McCormick also points to the central role of anniversary commemorations in classical music. Events like the Beethoven year (despite the pandemic) have kept the focus on the canon and its proponents. Publishing and recording industries gain from these events while contemporary-music specialists are often left out. More than profit-seeking in nature, anniversaries provide opportunities to venerate musical “saints,” writes McCormick, while shaping collective memory.
Finally, when radio stations, streaming services, or specialty magazines attempt to rank the greatest recordings, the towering reputations of the past are often reinforced. Witness how Jacqueline du Pré’s 1965 account of Elgar’s Cello Concerto tops so many best-of lists. In 1,000 Recordings to Hear Before You Die, author Tom Moon calls it “a vivid performance by a wild child.” The Penguin Guide to the 1000 Finest Classical Recordings deems it “unsurpassed” while the Rough Guide to Classical Music asserts that “few cellists have penetrated the concerto’s inner recesses so deeply, or produced a performance of such burning intensity.” No wonder why relatively few modern cellists have recorded it themselves.
For Finckel, the weight of Rostropovich’s recordings of Dvořák’s Cello Concerto prompted him to completely rebuild his approach to the piece when given the opportunity to record it in 2003. “Basically, the Dvořák Concerto that I was playing up until that time in my life was the Rostropovich-Dvořák Concerto,” he says. It had “the same timings, the same nuances, the same fingerings. I copied it and it sounded great to me and that was the way the piece was supposed to go. But by 2005 I had really grown up as a musician.”
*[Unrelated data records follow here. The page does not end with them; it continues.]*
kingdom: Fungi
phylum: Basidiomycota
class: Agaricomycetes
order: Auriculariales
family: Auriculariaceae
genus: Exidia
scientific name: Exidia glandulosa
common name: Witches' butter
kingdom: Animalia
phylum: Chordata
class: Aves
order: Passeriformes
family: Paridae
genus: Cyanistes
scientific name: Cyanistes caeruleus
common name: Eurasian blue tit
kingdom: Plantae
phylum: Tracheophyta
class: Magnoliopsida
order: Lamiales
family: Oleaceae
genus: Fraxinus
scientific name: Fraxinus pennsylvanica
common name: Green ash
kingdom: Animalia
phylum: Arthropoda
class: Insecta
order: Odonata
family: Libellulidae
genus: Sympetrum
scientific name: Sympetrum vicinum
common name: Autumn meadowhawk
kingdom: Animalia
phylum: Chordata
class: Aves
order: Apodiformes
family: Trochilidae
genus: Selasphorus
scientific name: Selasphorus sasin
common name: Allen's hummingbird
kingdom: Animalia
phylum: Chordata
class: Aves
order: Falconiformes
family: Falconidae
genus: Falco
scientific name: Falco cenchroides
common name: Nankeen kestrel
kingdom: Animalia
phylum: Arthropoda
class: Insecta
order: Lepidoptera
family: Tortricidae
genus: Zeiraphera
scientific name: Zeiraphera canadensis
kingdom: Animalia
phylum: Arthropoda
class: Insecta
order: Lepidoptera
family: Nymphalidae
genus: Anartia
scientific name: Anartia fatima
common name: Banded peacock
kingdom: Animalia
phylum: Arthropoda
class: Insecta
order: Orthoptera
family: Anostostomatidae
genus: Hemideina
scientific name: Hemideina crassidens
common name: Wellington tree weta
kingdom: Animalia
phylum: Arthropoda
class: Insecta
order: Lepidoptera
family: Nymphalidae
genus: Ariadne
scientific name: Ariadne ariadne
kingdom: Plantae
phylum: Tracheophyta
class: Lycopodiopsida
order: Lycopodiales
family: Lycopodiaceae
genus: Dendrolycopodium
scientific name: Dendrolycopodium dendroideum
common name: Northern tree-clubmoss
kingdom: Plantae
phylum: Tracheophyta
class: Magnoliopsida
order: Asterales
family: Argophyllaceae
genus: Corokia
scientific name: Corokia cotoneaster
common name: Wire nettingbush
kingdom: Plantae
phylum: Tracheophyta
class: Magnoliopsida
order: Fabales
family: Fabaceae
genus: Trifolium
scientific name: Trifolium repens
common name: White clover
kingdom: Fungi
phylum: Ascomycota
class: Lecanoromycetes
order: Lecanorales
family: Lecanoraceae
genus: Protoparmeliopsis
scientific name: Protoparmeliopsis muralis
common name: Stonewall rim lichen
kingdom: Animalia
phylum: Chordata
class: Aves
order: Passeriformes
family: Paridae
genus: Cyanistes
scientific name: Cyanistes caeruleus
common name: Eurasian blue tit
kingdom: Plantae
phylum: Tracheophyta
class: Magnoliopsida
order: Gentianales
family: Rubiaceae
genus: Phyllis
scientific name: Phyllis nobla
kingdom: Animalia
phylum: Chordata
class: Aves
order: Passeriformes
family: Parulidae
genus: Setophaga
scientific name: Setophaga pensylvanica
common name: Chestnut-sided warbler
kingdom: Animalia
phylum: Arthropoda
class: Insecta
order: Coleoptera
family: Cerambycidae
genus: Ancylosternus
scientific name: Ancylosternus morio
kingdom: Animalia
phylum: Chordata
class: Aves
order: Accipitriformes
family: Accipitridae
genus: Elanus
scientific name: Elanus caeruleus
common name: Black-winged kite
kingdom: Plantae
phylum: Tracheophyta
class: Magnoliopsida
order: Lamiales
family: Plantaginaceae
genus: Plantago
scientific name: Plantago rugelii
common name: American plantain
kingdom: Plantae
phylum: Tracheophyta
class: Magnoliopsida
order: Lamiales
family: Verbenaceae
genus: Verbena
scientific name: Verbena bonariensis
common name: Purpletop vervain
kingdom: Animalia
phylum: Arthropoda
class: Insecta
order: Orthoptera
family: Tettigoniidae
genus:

Not interested in making a knock-off Rostropovich recording, Finckel went back to the source materials. “I started with the score, I started with the manuscript, I learned a lot of things that were in the original manuscript that are not found in editions. And I made my own Dvořák Concerto. The recording came out very well and I’m really proud of it.”
Finckel concedes that there are more idiosyncratic versions on the market, but his stands as a personal win and perhaps a lesson for other musicians confronting the weight of history. “I had been forced to break free from an imitative artistry to one that I could call my own and stand behind.”